Não há como evitar a expectativa que uma união entre um ator como Tom Hanks e um diretor como Paul Greengrass provoca no público ou em qualquer um que conheça o mínimo do trabalho dos dois.
Ainda assim, o resultado desse união, “Capitão
Phillips”, conquista a aprovação do expectador por várias outras qualidades.
No início, com uma narrativa já determinada
pelas inquietas câmeras na mão do diretor, acompanhamos a rotina de Richard
Phillips (Hanks), capitão da marinha mercante norte-americana, preparando-se
para mais uma incursão em alto-mar. O breve diálogo dentro do carro denota a
preocupação de sua esposa (vivida por Catherine Keener) com os perigos
eventuais de seu trabalho e, em última instância, com os efeitos dessa ausência
prolongada no humor dos filhos –é uma cena reflexiva feita para estabelecer a
conexão entre o protagonista e o público antes de toda ação se iniciar (e
quando começa, não pára mais!), contudo, há uma impressão ligeiramente imprevista:
Ela imediatamente remete às críticas mais assíduas que o filme de Greengrass
recebeu quando de seu lançamento, afirmando que o verdadeiro Richard Phillips
em certos momentos nunca chegou a dizer coisas que o personagem de Hanks disse,
nem a fazer o que o personagem fez, ou estar nos lugares em que ele esteve.

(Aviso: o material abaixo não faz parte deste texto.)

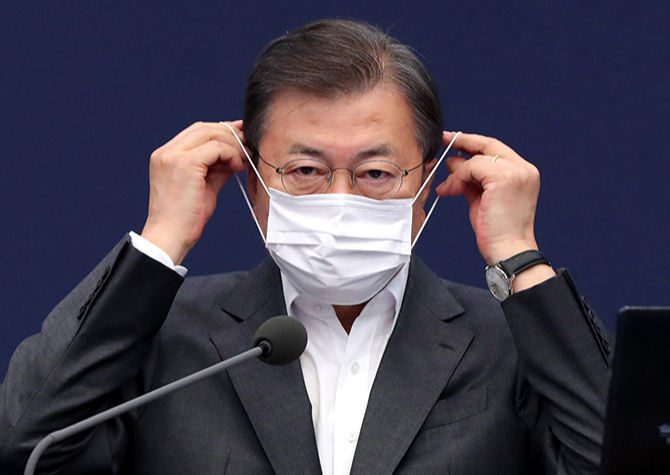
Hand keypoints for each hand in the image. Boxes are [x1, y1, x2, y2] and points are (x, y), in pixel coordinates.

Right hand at [140, 121, 246, 264]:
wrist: (170, 237)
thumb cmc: (185, 218)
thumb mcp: (203, 186)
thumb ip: (216, 168)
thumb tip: (234, 156)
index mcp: (166, 156)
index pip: (196, 131)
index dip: (221, 131)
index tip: (240, 138)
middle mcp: (166, 152)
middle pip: (204, 128)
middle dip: (230, 133)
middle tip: (248, 144)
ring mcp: (173, 156)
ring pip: (211, 134)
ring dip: (233, 145)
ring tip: (244, 160)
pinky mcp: (185, 164)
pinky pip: (216, 148)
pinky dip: (231, 154)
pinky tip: (238, 167)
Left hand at [436, 132, 553, 288]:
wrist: (508, 251)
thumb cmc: (497, 232)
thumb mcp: (481, 199)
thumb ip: (470, 179)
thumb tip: (453, 161)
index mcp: (523, 172)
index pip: (496, 149)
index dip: (473, 143)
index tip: (453, 140)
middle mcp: (523, 169)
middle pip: (488, 145)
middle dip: (462, 141)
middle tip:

Em
suma, se o filme desenha o protagonista como um genuíno herói da vida real,
muitos foram os que se apresentaram para dizer que Richard Phillips não foi
assim tão heróico...
Interpretado por Tom Hanks com a habitual e
insolúvel capacidade para cativar a plateia que ele tem, Richard Phillips surge
assim como o personagem principal com quem a plateia se identifica, de
imediato, como a pessoa à qual ela irá ancorar sua torcida e simpatia.
Entretanto, apesar do belo desempenho de Hanks, é na verdade a sua contraparte,
do outro lado dessa trama de tensão e suspense, quem realmente consegue
surpreender: Trata-se de Barkhad Abdi, no papel de Muse, líder dos piratas
modernos que surgem em dado momento, e cuja atuação –indicada ao Oscar de
Melhor Ator Coadjuvante em 2014 –revela-se habilidosa e cheia de propriedades.
Pena que todo o talento ostentando por Barkhad Abdi aqui corre o risco de se
restringir à etnia de suas marcantes características; até então, ele só
reapareceu numa interessantíssima ponta em “Blade Runner 2049”.
Morador de um povoado pobre na costa da
Somália, Muse é um dos muitos moradores que enxergam no exercício da pirataria
marítima uma oportunidade para confiscar algum item precioso. Ao lado de outros
companheiros que unem perigosamente desespero e brutalidade, Muse tenta abordar
a embarcação capitaneada por Phillips, com destino à Mombaça, no Quênia.
Se os piratas falham na primeira tentativa –os
imensos cargueiros norte-americanos tinham mangueiras de alta pressão para
afugentar os invasores –na segunda, eles conseguem se valer de uma brecha no
sistema de defesa para adentrar a grande embarcação. O navio é tomado por
piratas armados. Phillips se torna, oficialmente, o negociador da tripulação
durante o tenso sequestro que se inicia.
Quando parecia que tudo teria um rumo previsto
–com os piratas deixando a embarcação à bordo de um bote equipado chamado
baleeira depois de confiscarem o que queriam –o grupo de Muse decide partir do
navio levando Phillips como refém. Tem início então uma situação ainda mais
árdua.
Como em “Vôo United 93” ou no primordial
“Domingo Sangrento”, o diretor Greengrass, a partir daí, não poupa o fôlego do
expectador: Sua narrativa evoca toda a pressão quase insuportável que todos os
envolvidos experimentaram (os piratas somalianos com os nervos em frangalhos e
cada vez mais perto de cometer uma loucura; os norte-americanos encarregados da
negociação e suas frustrantes tentativas de assumir o controle da situação; e o
próprio Phillips cuja integridade psicológica vai minguando diante da terrível
provação).
A situação muda –e, no caso do filme, ganha
mais urgência e ares de produção de ação –quando entram em cena os operativos
do SEAL, que assumem a operação para tentar libertar o Capitão Phillips e, daí
em diante, o filme fica sob a grave ameaça de parecer uma descabida propagando
americanizada do desempenho logístico e operacional dos SEALs.